Hommage aux gens de la terre

« Quand les ombres s'allongent », deuxième roman de Roger Faindt : naturaliste.

Un homme qui cherche le pays des larmes, un buisson qui parle, une corneille philosophe... ça commence comme un conte fantastique. Début lent comme la démarche d'une âme en peine et le lecteur se demande bien où Roger Faindt veut l'emmener.

A Miserey, tout simplement, pas très loin donc, et passée cette ouverture en adagio, prend forme une symphonie volubile et poétique des mots et d'images à la gloire des gens de la terre.
Roger Faindt avait exploré le futur avec son premier roman « Le souffle du passé », il remonte le temps avec le deuxième « Quand les ombres s'allongent ».
On pourra lui reprocher son titre pas très engageant mais il faut ouvrir ce livre et s'y plonger.
Le temps et la modernisation n'ont pas fait complètement disparaître ces hommes et ces femmes « qui regardaient davantage la terre que le ciel» et dont certains sont des proches, des amis, des parents.
 


Roger Faindt avoue humblement « qu'écrire pour le lecteur c'est plus facile à dire qu'à faire » mais il y parvient, faisant partager avec bonheur son souci du détail et de la précision.
Ses personnages ont une histoire, une épaisseur et il a su utiliser les mots qui à ses yeux sont « les plus beaux », ceux du quotidien. C'est plein de dictons francs-comtois, c'est plein de la vie des paysans d'autrefois. C'est plein de non-dits, de secrets, de regards en coin... et de ce qui semble bien constituer l'obsession de Roger Faindt : la difficulté d'accepter la différence. Filigrane du premier roman, le thème est donc récurrent : l'autre n'est pas forcément le bienvenu, l'étranger est forcément étrange et c'est de cela bien sur que souffre le héros.

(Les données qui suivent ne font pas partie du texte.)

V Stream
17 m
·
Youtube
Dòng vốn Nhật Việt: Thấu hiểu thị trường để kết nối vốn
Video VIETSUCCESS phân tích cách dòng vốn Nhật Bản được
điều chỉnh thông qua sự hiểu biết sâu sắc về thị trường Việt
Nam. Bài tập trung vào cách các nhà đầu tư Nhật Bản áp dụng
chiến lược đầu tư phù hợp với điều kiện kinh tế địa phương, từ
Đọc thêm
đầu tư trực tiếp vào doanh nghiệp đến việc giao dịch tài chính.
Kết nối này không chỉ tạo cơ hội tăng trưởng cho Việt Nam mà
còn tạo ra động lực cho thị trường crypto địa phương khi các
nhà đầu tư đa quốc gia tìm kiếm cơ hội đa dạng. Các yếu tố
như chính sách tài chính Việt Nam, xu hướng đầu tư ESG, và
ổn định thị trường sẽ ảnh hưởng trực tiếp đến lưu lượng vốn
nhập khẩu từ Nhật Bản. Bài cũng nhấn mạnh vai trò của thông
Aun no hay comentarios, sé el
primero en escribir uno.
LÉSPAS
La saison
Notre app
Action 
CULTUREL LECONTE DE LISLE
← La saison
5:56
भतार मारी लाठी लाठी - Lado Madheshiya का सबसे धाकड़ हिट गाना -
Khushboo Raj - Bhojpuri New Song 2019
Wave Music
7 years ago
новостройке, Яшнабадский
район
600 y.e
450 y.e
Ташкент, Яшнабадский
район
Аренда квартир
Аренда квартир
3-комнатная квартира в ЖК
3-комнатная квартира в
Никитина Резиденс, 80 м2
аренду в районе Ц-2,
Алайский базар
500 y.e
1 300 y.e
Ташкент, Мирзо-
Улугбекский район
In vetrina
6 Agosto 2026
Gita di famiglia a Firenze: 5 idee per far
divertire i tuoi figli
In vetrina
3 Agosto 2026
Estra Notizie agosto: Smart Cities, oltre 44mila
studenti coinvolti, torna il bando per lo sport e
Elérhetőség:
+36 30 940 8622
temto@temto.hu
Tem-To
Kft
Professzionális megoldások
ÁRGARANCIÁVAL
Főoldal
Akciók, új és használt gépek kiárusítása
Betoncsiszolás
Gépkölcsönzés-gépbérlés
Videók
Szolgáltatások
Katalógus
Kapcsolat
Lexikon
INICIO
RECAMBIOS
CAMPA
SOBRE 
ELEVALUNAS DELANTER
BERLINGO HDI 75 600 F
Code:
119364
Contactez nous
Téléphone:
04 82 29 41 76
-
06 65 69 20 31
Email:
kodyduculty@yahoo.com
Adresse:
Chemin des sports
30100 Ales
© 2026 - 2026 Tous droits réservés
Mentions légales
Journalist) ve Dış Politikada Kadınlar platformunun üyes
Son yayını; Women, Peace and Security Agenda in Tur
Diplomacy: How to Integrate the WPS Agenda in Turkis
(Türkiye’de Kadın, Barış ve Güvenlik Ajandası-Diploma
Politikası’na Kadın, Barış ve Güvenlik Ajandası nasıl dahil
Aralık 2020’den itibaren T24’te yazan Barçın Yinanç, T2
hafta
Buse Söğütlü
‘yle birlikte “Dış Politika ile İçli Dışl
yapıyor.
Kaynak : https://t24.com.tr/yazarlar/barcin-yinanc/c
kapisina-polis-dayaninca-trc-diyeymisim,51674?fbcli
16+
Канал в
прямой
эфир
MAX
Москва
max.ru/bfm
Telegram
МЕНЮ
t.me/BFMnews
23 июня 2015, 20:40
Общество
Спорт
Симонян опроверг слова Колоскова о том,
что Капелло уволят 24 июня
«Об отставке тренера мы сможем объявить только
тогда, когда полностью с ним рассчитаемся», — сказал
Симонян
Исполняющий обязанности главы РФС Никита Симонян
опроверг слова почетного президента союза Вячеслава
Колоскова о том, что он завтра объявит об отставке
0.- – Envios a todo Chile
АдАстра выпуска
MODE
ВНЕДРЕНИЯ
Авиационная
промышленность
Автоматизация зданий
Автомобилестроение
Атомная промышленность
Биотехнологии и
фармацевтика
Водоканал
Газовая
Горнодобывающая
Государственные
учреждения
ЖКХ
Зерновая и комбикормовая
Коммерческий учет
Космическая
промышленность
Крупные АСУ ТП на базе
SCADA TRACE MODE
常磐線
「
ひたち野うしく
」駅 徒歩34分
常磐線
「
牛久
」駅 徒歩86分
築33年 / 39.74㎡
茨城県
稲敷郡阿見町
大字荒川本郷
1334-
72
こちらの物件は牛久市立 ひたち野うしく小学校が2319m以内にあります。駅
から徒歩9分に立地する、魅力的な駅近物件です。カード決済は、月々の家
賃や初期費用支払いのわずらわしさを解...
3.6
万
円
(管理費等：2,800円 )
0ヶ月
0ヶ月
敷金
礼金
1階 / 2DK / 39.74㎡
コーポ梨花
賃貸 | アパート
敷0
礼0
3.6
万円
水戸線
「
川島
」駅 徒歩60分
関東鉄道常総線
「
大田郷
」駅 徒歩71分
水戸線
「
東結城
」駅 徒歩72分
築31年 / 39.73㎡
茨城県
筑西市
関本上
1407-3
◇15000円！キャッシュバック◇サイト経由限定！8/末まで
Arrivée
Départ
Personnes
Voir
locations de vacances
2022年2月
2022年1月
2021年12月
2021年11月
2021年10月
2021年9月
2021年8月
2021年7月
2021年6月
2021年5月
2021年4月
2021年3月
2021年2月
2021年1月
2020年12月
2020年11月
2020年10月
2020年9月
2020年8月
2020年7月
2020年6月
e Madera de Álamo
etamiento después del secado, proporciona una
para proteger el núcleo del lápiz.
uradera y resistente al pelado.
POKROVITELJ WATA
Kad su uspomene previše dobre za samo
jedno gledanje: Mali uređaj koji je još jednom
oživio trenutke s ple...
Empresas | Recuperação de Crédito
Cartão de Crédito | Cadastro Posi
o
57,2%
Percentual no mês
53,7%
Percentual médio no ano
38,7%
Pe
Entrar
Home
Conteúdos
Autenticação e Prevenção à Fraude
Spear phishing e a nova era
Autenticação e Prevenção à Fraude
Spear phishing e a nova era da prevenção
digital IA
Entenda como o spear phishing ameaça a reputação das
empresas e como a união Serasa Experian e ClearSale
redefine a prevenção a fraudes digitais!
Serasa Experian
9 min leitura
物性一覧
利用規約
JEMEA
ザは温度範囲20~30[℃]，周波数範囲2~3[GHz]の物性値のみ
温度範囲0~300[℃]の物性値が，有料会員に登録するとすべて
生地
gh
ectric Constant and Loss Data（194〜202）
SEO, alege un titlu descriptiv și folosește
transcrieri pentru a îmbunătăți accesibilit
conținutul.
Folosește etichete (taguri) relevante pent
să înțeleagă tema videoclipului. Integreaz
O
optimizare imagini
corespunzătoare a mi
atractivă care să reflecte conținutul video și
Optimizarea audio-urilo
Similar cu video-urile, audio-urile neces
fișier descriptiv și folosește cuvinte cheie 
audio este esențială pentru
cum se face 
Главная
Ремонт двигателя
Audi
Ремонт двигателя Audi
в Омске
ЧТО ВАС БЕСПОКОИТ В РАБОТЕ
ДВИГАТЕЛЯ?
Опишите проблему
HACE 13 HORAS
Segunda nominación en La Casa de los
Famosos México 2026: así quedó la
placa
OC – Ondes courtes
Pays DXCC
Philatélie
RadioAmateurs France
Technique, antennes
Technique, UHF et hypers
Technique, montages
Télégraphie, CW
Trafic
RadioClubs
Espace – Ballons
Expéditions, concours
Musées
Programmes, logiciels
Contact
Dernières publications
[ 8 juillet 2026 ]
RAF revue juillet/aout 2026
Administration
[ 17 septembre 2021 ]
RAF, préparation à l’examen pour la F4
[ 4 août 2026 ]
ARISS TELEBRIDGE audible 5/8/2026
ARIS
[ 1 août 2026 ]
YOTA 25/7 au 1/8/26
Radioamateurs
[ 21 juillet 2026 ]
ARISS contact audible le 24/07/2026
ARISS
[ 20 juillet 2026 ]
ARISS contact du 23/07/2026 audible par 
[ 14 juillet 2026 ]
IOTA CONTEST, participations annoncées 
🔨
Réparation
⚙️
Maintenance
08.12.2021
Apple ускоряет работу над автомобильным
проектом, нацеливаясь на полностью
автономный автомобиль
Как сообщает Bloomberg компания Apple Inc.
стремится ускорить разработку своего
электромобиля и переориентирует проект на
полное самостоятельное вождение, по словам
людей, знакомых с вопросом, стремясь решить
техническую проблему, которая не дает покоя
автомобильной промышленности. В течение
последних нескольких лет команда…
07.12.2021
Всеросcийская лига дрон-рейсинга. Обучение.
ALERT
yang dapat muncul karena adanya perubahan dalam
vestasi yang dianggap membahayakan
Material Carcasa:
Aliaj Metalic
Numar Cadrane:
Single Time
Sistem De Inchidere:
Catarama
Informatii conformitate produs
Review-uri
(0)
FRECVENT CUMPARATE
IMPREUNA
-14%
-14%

Une sorcière qui fait le malheur, une sourde-muette qui fait des poupées, une famille qui cultive le secret... et ce voyageur qui voudrait hier savoir et dont les questions dérangent.
Il est étranger et le voilà qui s'intéresse aux autres, aux différents. Oh, là là, que de coups de pieds dans le train-train !

Pierre, l'homme qui cherchait le pays des larmes, trouvera-t-il la paix ? Et si c'était par lui, finalement, que cette paix arrive ? D'ailleurs, ce voyageur pourrait ressembler un peu à l'auteur... Toute fable a sa morale et celle-ci ne fait pas exception. Y parvenir au bout de tant de marches à travers la campagne est un vrai bonheur.

Jean-Pierre GOVIGNAUX. L'Est Républicain. Juin 1997
Aux Editions Caracter's à Besançon. Dans toutes les bonnes librairies.